355 chars. Note the duplicated pull-quote sentence, the table cells run together (AssetPriceYieldSydney hub…), and sentences fusing with no gap (year.Blackstone, 5.2%The).
After parsing — structure cleaned
Blackstone has agreed to buy a logistics portfolio spanning 37m sq m for A$20bn, the largest industrial deal of the year.
The Sydney logistics hub at the centre of the deal.
The transaction closes in the fourth quarter; spreads on the financing tightened 240bp.
An ordered set of text transforms runs over the extracted text before Polly, fixing things a single-token dictionary can't (they need context or variable digits).

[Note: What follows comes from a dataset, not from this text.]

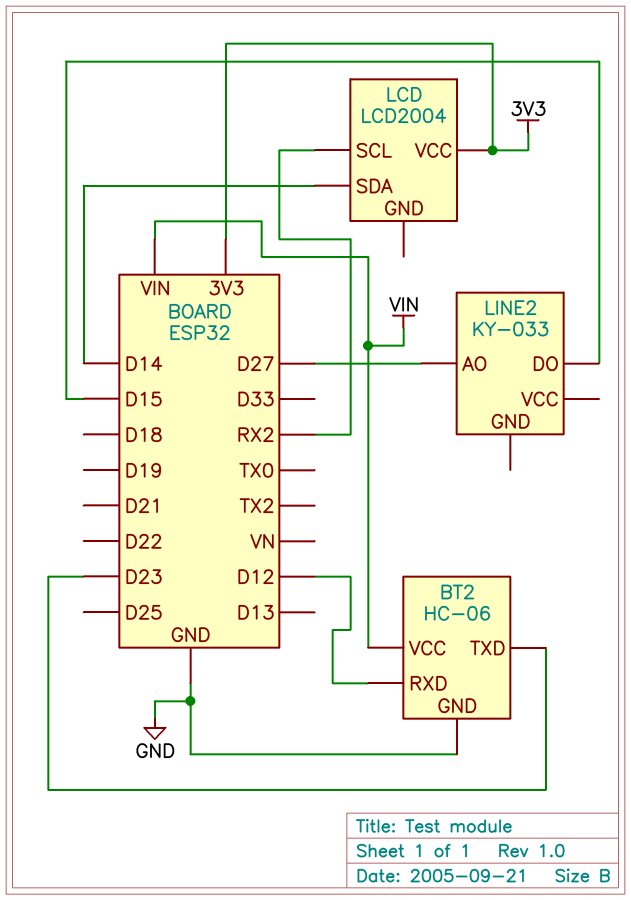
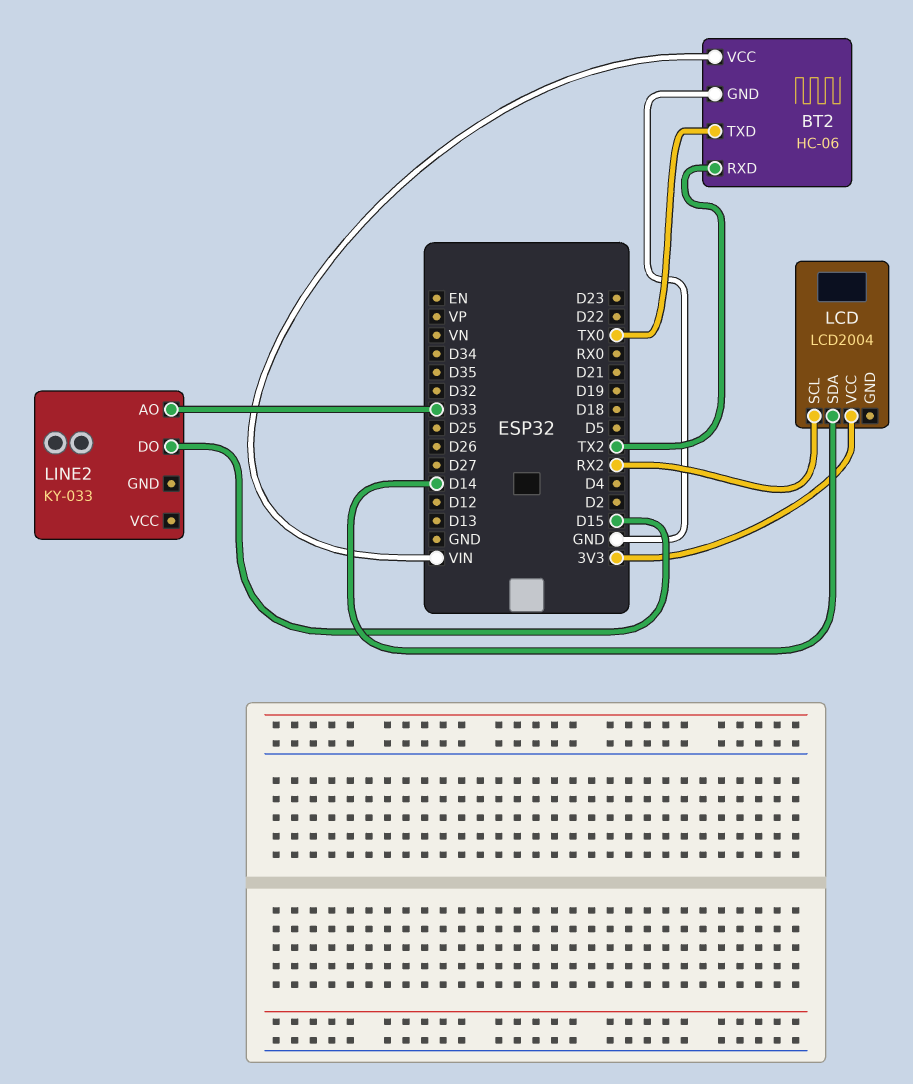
BT2 pin RXD: D12 -> TX2
BT2 pin TXD: D23 -> TX0
LINE2 pin AO: D27 -> D33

After parsing + rules — full pipeline
Blackstone has agreed to buy a logistics portfolio spanning 37 million square metres for 20 billion Australian dollars, the largest industrial deal of the year.
The Sydney logistics hub at the centre of the deal.
The transaction closes in the fourth quarter; spreads on the financing tightened 240 basis points.
What changed vs the clip above: 37m sq m → "37 million square metres" · A$20bn → "20 billion Australian dollars" (not US dollars) · 240bp → "240 basis points" (not "B P").
3. Editorial no-audio gate
Pricings (CMA/ABA) and Market Monitor articles are tables and live dashboards; narrating them is meaningless. They now generate no audio. Below is what a real pricings article would have narrated without the gate.
Before — raw strip of a pricings page
Illustrative pricing table (fabricated; real articles follow the same format):
Northwind Funding Trust, 2026-2 Priced: April 9 Amount: $185 million Collateral: Auto loans Seller: Northwind Financial Bookrunners: Example Bank, Sample Securities ClassRatingAmountYieldWALSpreadBench AAA A72.500 5.05 1.90 +110 I-Curve BA A41.200 5.40 2.85 +150 I-Curve CBBB 28.000 6.10 3.95 +210 I-Curve …
After — gated, no audio
Audio narration is switched off for the "Initial pricings" format. These articles are built around tables and live dashboards, which do not translate to audio, so none is generated.
No Polly call, no cost. The editor metabox shows this note instead of generation controls; the gate is enforced at publish, save, CLI, force-regenerate, and the playable-URL itself, with cleanup of any already-generated audio when a post becomes excluded.